Addressing Challenges in Wheat Processing and Storage Through Advanced Approaches
摘要
Wheat quality is determined by physicochemical transformations that occur during preprocessing, milling, drying, and storage, and these changes determine flour functionality and end product performance. This review synthesizes recent evidence on how mechanical stress, thermal exposure, moisture redistribution, and biochemical reactions interact across wheat processing and storage systems. Across processing steps, the reviewed studies show that milling and conditioning variables govern ash distribution, starch damage, particle structure, and protein functionality, with direct implications for dough rheology, flour stability, and process efficiency. Across product applications, the evidence indicates that moderate structural modification can improve loaf volume, noodle texture, and dough handling, whereas excessive thermal or mechanical treatment weakens gluten structure and reduces functional quality. In drying and storage, temperature and moisture thresholds emerge as critical control factors. Drying above 60 °C accelerates gluten denaturation and color deterioration, while storage above 30 °C and relative humidity above 65–70% promotes oxidative degradation, microbial succession, and losses in protein and starch stability, highlighting the need for tighter environmental control in postharvest systems. Recent advances in spectroscopy, imaging, and machine learning demonstrate strong potential for rapid and nondestructive quality assessment, contamination screening, and process monitoring. However, wider industrial application remains limited by inconsistent calibration, variable sample conditions, and insufficient validation across cultivars and operating environments. Future progress in wheat processing will depend on standardized analytical protocols, integration of sensing with predictive control, and industrial scale validation of robust monitoring system.
════
- Problem to solve -
Answer these from the abstract on wheat processing and storage:
(a) Above what temperature does drying speed up gluten denaturation and color deterioration?
(b) Which three things can moderate structural modification improve?
(c) What limits wider industrial use of spectroscopy, imaging, and machine learning?
The listing has no connection to the text above it.
════
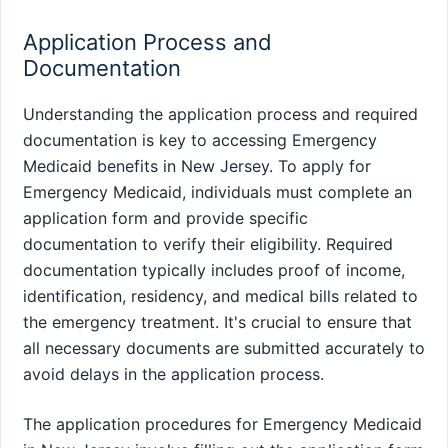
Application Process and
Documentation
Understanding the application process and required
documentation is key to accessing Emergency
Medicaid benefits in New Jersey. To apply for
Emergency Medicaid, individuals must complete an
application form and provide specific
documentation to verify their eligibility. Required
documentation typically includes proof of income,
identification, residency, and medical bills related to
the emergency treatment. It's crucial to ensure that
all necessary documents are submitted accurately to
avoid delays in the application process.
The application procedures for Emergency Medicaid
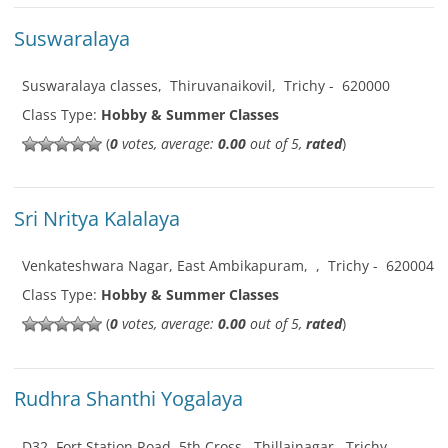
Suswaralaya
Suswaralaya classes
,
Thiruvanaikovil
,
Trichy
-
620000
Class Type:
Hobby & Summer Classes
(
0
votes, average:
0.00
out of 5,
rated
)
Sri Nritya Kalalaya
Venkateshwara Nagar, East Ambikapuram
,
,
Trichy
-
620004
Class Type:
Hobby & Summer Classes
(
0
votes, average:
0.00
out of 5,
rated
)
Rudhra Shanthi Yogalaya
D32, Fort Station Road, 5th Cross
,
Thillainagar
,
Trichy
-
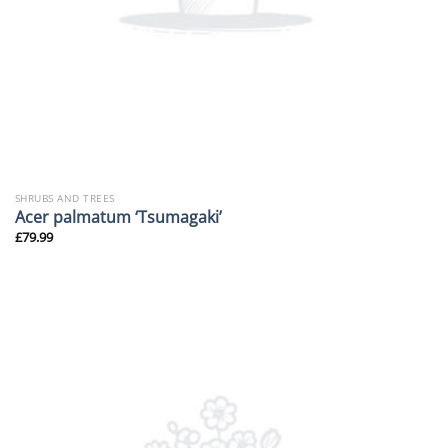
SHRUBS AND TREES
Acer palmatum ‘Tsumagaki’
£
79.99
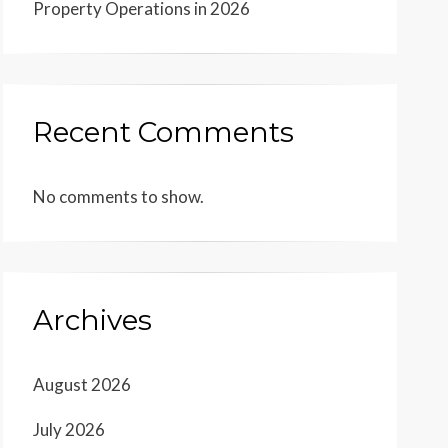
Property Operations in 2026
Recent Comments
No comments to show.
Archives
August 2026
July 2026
════
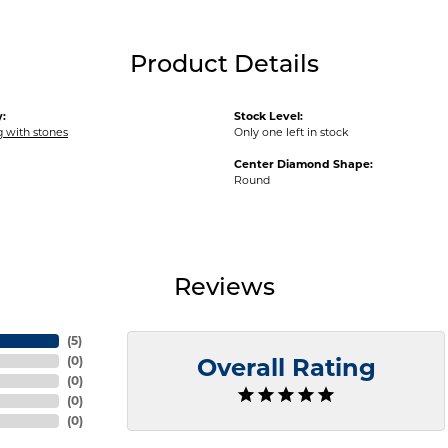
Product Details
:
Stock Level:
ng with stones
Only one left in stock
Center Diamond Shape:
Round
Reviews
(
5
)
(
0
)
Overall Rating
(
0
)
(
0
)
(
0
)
════
- Answer to the exercise -
(a) 60 °C
(b) Loaf volume, noodle texture, and dough handling
(c) Inconsistent calibration, variable sample conditions, and insufficient validation across cultivars and operating environments